In aa version 4, the order of parallel processing, and which items may execute simultaneously, is calculated using the data streams. Where one module takes data from another, it must wait for it to complete. Otherwise, there is no interaction, and no need for it to wait.
You no need to specify “tobecompletedfirst” fields in the XML or your user script, as each module automatically connects to the previous one that exported the relevant data type. Where you wish one set of code to execute before another, we recommend the use of branches in the XML (see “branched analyses”).
However, if you different streams to a module to come from different prior input (say to compare the EPIs before and after realignment) then you can qualify the stream names, like this. Instead of
<inputstreams> <stream><name>epi</name></stream> </inputstreams>
do lines like this…
<inputstreams> <stream><name>aamod_realign.epi</name></stream> </inputstreams>
Again, tasks with the same dependencies can be run in parallel. More importantly, the exact form of the dependency depends on the domain of each of the stages:
- If a stage is executed once-per-study, it will wait for all subjects/sessions from the stage it is dependent on to completed.

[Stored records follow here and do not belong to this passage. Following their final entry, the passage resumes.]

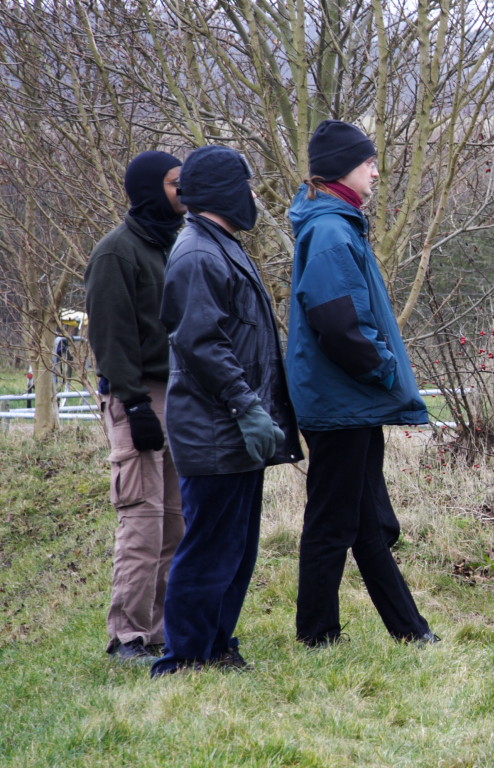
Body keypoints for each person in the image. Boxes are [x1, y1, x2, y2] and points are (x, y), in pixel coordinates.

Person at [152, 145, 302, 676]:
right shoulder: (197, 254)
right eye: (246, 185)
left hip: (233, 430)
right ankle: (185, 657)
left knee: (235, 549)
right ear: (223, 192)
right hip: (215, 428)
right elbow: (202, 343)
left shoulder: (220, 246)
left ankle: (216, 645)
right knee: (209, 549)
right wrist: (246, 407)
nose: (254, 195)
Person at [287, 119, 437, 647]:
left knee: (368, 521)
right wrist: (385, 370)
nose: (376, 172)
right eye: (368, 162)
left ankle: (410, 631)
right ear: (342, 169)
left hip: (350, 400)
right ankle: (317, 635)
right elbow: (340, 324)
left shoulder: (339, 226)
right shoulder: (331, 232)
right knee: (332, 521)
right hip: (341, 401)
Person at [84, 151, 187, 664]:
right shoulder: (116, 253)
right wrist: (134, 404)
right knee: (142, 521)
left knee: (174, 522)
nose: (183, 191)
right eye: (174, 183)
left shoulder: (177, 245)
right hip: (138, 397)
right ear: (149, 188)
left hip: (179, 396)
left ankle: (161, 631)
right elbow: (111, 336)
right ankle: (127, 636)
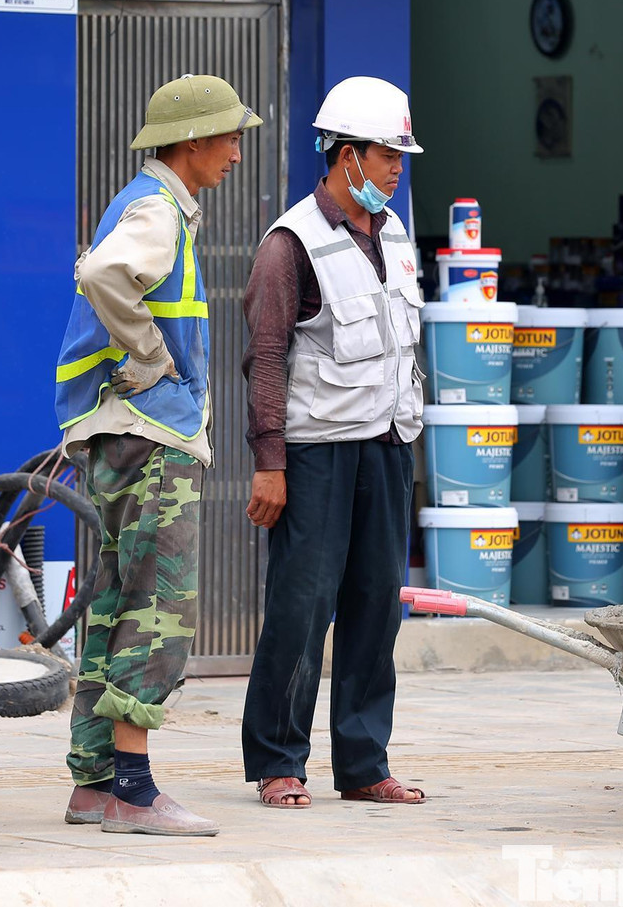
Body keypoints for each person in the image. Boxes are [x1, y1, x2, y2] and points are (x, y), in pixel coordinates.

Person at [55, 74, 262, 836]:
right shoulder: (157, 209)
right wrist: (150, 359)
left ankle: (93, 782)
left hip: (122, 430)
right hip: (148, 433)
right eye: (230, 137)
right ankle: (134, 793)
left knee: (116, 598)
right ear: (193, 140)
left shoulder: (145, 203)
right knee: (159, 606)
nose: (236, 153)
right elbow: (103, 275)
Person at [240, 76, 426, 809]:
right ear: (347, 156)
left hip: (388, 445)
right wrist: (270, 463)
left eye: (400, 157)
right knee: (303, 604)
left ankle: (364, 762)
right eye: (387, 155)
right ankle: (278, 760)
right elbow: (265, 358)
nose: (396, 169)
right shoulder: (290, 244)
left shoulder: (396, 234)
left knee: (377, 605)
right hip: (317, 451)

- If it is executed once-per-subject, each subject will be executed as soon as all of the sessions from this subject of the stage to be completed are available.
- If it is executed once-per-session, it will execute as soon as the session is completed from the stage it is dependent on.
You will get the best performance if your worker jobs are distributed across machines, and if those machines have low load. If you already have many SPM jobs open and have a limited number of Matlab licenses (one necessary for each machine you are using), you will be restricted to this selection. This makes it more likely that your workers will be allocated to the same machine, and that this machine will not be the least loaded available. You will get better performance in general if you clear out your old jobs with the following command before starting SPM to run a parallel job:
You may wrap up your own code as an aa module, which has a low overhead (approximately 10 additional lines). aa will then happily schedule them to run in parallel.
When writing modules, if possible, it is good practice to make them execute at the session rather than subject level, as this allows greater parallism. For this reason, aamod_smoooth and aamod_normwrite have been modified to run once per session rather than once per subject.